One of my favorite teachers was a wiry little man with thick, horn-rimmed glasses who taught us fifth grade. It's been 40 years, but I can still see his crooked grin and hear his voice cracking with excitement.
He made learning fun, constantly getting the class to act out skits to reinforce one lesson or another. His eyes were keen and his heart was big: He always made sure that kids from broken homes or the wrong side of the tracks got starring roles in our productions. He helped implant in me a lifelong love of history. I was out sick with the flu for a couple of days that year; he waited until I returned to resume class readings of a Civil War book that he knew I loved. He was everything a great teacher is supposed to be: unfailingly kind, considerate and dedicated.
He was, also, we learned much later, gay. But because this was the mid-1960s in a small town, he didn't dare live as such -- especially since he doubled as the school's principal. Only in his twilight years did he follow his heart, moving to a city to live as a gay American.
Imagine for a moment, however, that it wasn't four decades ago but four days ago that my teacher was reaching out to help a less fortunate kid with a thorny math problem. And imagine that he'd had the courage in that small town to "come out" and had taken up residence with his partner. In the new world order dictated by champions of "moral values," this wonderful, caring teacher might be branded dangerous. Emboldened by national conservative leaders, the town's evangelicals -- and there are plenty of them -- could well have raised a hue and cry to keep this teacher and "his kind" away from their children. And the town's young people would have been denied the chance to have their lives shaped by a remarkable educator.
Here's what Republicans of conscience have to understand about the machinations of Karl Rove and company. Fear isn't some emotion that can be easily bottled back up after it's been -- viciously -- unleashed. It isn't a once-every-four-years vehicle that can be wheeled out for a few months, then stowed back in the garage to be retooled for the next election cycle. Encouraging fundamentalist preachers to pound their pulpits and inveigh against gay people has consequences. It puts men and women in communities across this country at personal and professional risk. There's nothing more despicable than creating a phony political issue (just how many gay couples are clamoring for marriage certificates in the state of Ohio, anyhow?) and preying on people's prejudices.

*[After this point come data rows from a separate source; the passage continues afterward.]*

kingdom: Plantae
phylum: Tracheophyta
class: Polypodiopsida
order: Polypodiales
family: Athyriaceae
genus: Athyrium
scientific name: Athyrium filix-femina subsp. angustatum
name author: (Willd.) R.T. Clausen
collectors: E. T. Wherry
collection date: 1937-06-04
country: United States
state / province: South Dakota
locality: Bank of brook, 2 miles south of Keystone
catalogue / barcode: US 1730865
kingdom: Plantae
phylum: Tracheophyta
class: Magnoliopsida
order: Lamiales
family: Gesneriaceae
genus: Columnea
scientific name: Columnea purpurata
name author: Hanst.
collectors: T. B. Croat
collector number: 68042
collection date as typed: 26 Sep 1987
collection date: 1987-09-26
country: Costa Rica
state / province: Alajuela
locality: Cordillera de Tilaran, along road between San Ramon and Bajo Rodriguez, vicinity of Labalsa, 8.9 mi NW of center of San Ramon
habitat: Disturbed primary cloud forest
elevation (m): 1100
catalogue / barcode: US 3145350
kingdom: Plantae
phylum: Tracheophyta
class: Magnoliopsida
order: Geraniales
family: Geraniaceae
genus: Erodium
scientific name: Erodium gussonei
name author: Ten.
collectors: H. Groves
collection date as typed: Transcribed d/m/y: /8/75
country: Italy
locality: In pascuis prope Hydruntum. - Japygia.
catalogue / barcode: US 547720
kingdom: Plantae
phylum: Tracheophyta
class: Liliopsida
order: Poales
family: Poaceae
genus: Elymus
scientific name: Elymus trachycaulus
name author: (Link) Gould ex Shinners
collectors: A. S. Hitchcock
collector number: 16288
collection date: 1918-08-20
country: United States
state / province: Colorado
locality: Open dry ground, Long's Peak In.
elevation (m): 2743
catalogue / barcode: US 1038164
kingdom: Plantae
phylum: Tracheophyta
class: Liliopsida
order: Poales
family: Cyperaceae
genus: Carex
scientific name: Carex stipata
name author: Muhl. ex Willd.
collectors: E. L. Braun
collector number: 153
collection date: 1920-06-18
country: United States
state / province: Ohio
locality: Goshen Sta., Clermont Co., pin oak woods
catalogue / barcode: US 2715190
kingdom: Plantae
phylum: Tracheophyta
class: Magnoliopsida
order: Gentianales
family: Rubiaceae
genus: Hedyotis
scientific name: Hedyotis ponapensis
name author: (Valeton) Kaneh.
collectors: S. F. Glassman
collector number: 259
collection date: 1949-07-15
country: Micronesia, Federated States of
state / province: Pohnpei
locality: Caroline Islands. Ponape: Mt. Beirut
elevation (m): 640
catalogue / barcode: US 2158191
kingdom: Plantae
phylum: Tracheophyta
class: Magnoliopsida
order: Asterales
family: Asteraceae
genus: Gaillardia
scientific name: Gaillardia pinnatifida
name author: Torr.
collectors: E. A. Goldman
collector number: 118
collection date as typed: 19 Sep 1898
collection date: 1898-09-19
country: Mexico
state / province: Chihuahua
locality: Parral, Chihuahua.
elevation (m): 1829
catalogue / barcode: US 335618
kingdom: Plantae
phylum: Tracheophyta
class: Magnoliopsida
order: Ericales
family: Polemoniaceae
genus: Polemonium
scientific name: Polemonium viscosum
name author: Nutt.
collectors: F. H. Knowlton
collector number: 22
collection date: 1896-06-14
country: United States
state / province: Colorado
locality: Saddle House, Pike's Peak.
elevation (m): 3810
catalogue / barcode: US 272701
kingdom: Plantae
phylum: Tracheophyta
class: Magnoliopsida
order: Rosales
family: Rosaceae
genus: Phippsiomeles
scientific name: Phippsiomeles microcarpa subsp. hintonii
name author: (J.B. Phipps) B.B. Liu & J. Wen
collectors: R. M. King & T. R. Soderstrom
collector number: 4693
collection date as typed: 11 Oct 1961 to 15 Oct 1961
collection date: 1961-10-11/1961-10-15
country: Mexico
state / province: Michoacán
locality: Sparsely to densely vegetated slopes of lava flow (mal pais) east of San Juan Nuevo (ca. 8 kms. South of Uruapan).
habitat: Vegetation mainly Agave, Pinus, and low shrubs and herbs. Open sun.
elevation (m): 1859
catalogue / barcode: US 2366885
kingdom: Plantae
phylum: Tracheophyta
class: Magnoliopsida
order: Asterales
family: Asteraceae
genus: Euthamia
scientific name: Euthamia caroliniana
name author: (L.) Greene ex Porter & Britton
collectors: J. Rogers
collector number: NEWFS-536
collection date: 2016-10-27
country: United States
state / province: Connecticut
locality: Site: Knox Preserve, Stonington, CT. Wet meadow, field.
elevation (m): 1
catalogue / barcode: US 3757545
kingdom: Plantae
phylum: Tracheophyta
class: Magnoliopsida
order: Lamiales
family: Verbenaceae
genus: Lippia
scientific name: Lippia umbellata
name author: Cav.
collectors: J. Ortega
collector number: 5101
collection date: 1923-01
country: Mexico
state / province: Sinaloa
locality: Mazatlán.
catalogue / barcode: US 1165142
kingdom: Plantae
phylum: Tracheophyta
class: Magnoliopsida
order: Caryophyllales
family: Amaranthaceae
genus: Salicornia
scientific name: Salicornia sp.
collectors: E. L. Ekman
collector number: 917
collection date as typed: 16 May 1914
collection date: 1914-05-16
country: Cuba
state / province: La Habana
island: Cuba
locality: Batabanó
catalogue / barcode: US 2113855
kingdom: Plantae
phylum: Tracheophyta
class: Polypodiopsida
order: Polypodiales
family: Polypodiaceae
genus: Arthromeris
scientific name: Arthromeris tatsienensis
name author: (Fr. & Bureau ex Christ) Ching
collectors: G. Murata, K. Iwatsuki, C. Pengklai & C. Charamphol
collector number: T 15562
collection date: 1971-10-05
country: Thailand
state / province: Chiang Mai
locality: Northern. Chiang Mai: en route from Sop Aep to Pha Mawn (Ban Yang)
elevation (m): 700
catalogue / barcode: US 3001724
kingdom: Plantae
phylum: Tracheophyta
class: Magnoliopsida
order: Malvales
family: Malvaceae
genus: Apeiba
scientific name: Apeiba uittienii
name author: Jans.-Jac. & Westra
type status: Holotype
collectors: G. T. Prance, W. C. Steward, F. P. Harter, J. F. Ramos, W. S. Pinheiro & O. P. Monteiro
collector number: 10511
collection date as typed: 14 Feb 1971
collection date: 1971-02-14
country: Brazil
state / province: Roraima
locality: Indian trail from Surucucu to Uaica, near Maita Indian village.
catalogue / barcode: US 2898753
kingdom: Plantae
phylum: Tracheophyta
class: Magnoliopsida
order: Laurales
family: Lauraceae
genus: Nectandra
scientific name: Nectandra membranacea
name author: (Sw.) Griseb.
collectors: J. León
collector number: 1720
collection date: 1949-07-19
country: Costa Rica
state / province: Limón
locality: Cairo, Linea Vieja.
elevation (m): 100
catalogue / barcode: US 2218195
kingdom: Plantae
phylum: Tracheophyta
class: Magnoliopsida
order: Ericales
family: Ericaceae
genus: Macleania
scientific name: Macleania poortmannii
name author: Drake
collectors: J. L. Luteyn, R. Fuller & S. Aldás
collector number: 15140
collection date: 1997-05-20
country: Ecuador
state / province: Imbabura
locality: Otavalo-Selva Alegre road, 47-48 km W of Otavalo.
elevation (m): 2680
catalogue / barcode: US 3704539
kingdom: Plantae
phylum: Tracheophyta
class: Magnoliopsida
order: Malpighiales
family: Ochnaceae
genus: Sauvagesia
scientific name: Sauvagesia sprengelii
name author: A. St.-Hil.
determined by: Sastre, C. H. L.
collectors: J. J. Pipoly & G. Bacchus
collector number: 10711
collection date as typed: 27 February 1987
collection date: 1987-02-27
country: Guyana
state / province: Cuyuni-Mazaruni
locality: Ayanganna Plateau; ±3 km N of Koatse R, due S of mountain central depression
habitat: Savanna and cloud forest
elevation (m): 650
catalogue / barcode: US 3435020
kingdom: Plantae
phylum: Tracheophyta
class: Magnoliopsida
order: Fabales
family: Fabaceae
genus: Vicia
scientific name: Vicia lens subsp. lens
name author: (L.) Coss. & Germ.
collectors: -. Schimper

So now it's up to discerning Republicans to wrestle with this quandary: You won all right, but at what cost? What happened to the party that once shared Abraham Lincoln's faith in the "better angels of our nature"? That fifth-grade teacher taught me to appreciate how -- through Lincoln's resolve -- our nation overcame a cataclysm of hate to stop the Union from dissolving. Back then, certain avatars of ignorance were called Know-Nothings, which, come to think of it, is an apt description of more than a few right-wingers today.
"Our progress in degeneracy appears to me to be pretty rapid," Lincoln wrote in the years leading up to the Civil War. "As a nation, we began by declaring that 'all men are created equal.' We now practically read it 'all men are created equal, except Negroes.' When the Know-Nothings get control, it will read 'all men are created equal, except Negroes and foreigners and Catholics.' When it comes to this, I shall prefer emigrating to some country where they make no pretense of loving liberty -- to Russia, for instance, where despotism can be taken pure and without the base alloy of hypocrisy."
There are a lot of Republicans troubled by their party's exploitation of contemporary know-nothingism. You know who you are. And before your party's degeneracy is complete, you ought to do something about it. Because camouflaging the fear and loathing of gay people as "moral values" isn't the base alloy of hypocrisy. It's hypocrisy itself.
Timothy M. Gay is a Washington writer.